## Work instruction
Leave out the pictures and print the records below exactly.

##### Data for the task #####

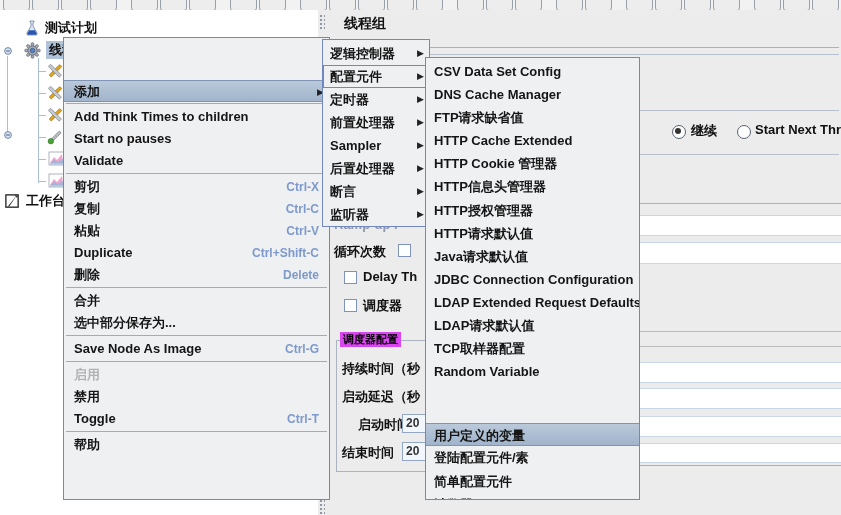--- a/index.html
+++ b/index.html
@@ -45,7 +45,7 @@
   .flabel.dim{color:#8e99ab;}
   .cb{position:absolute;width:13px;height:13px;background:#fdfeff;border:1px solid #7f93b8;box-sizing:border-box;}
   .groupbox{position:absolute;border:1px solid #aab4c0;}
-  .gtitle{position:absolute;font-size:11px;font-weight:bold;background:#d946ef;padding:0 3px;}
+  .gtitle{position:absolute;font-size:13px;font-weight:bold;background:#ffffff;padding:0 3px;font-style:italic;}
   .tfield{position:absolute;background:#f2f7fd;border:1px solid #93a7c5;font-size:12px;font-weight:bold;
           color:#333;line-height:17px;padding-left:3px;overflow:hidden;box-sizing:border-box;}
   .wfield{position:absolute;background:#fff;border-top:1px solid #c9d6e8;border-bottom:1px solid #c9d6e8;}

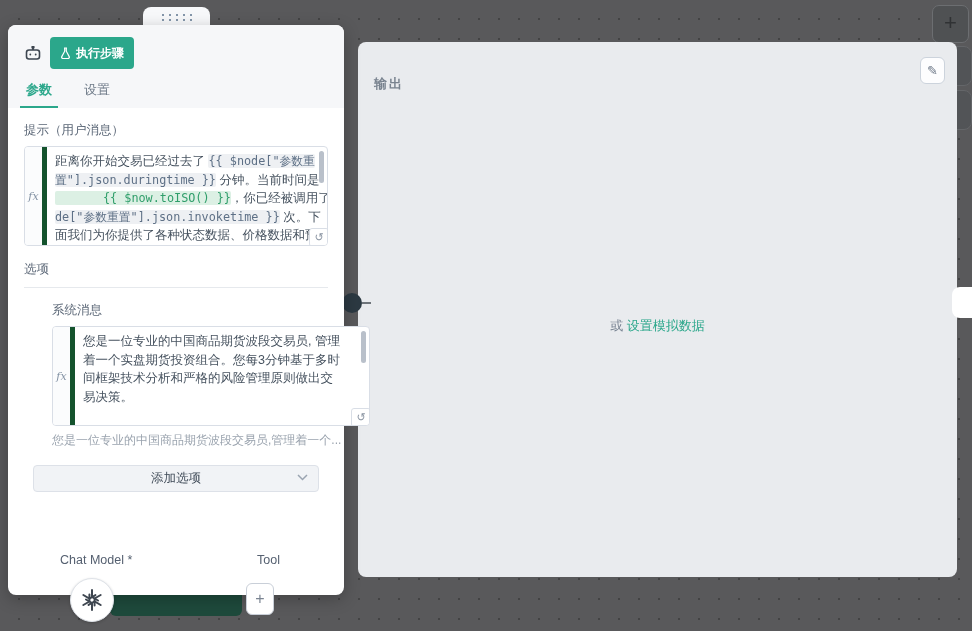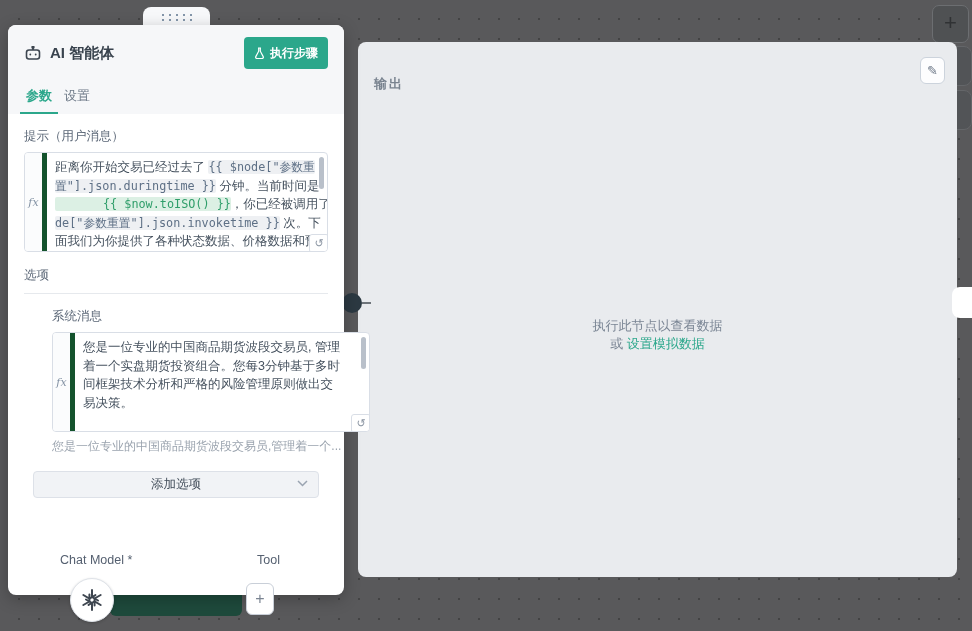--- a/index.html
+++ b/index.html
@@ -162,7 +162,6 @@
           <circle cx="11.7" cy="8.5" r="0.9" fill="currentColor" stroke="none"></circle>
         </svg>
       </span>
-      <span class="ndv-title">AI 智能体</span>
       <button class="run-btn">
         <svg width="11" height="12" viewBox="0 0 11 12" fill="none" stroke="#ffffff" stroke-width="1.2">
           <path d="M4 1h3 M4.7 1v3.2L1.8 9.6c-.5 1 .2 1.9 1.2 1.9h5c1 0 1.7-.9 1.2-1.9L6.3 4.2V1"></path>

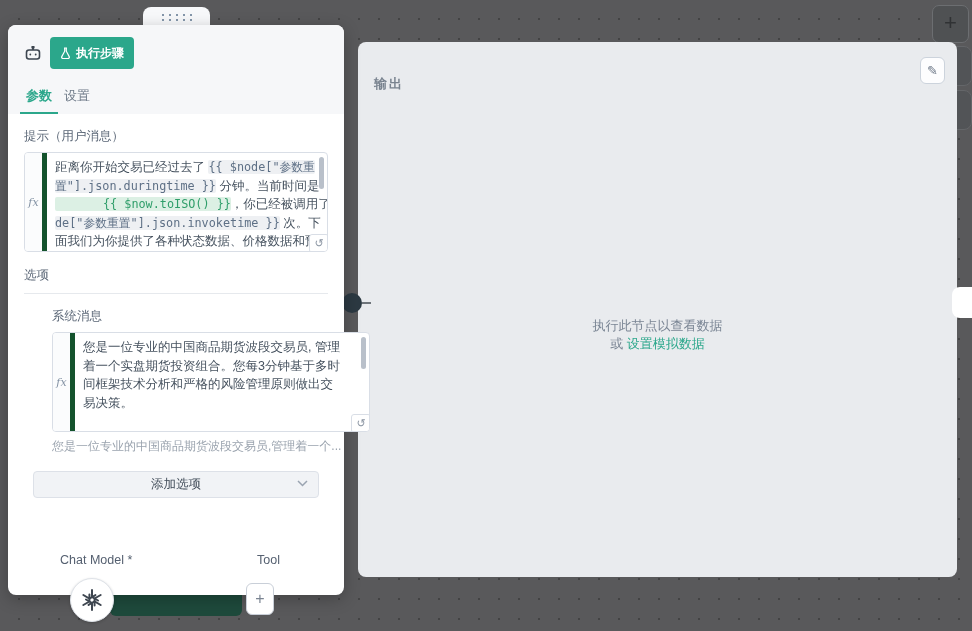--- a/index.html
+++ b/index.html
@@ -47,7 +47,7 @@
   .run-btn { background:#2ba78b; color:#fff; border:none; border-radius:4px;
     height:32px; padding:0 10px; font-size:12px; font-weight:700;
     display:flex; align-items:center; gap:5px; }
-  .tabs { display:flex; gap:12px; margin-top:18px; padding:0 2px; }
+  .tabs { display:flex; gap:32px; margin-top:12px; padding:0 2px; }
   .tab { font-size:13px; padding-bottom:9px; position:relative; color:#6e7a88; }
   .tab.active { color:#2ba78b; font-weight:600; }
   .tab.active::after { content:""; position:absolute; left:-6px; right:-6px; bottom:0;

#####

## Solution below
--- a/index.html
+++ b/index.html
@@ -45,7 +45,7 @@
   .flabel.dim{color:#8e99ab;}
   .cb{position:absolute;width:13px;height:13px;background:#fdfeff;border:1px solid #7f93b8;box-sizing:border-box;}
   .groupbox{position:absolute;border:1px solid #aab4c0;}
-  .gtitle{position:absolute;font-size:11px;font-weight:bold;background:#d946ef;padding:0 3px;}
+  .gtitle{position:absolute;font-size:13px;font-weight:bold;background:#ffffff;padding:0 3px;font-style:italic;}
   .tfield{position:absolute;background:#f2f7fd;border:1px solid #93a7c5;font-size:12px;font-weight:bold;
           color:#333;line-height:17px;padding-left:3px;overflow:hidden;box-sizing:border-box;}
   .wfield{position:absolute;background:#fff;border-top:1px solid #c9d6e8;border-bottom:1px solid #c9d6e8;}

--- a/index.html
+++ b/index.html
@@ -162,7 +162,6 @@
           <circle cx="11.7" cy="8.5" r="0.9" fill="currentColor" stroke="none"></circle>
         </svg>
       </span>
-      <span class="ndv-title">AI 智能体</span>
       <button class="run-btn">
         <svg width="11" height="12" viewBox="0 0 11 12" fill="none" stroke="#ffffff" stroke-width="1.2">
           <path d="M4 1h3 M4.7 1v3.2L1.8 9.6c-.5 1 .2 1.9 1.2 1.9h5c1 0 1.7-.9 1.2-1.9L6.3 4.2V1"></path>

--- a/index.html
+++ b/index.html
@@ -47,7 +47,7 @@
   .run-btn { background:#2ba78b; color:#fff; border:none; border-radius:4px;
     height:32px; padding:0 10px; font-size:12px; font-weight:700;
     display:flex; align-items:center; gap:5px; }
-  .tabs { display:flex; gap:12px; margin-top:18px; padding:0 2px; }
+  .tabs { display:flex; gap:32px; margin-top:12px; padding:0 2px; }
   .tab { font-size:13px; padding-bottom:9px; position:relative; color:#6e7a88; }
   .tab.active { color:#2ba78b; font-weight:600; }
   .tab.active::after { content:""; position:absolute; left:-6px; right:-6px; bottom:0;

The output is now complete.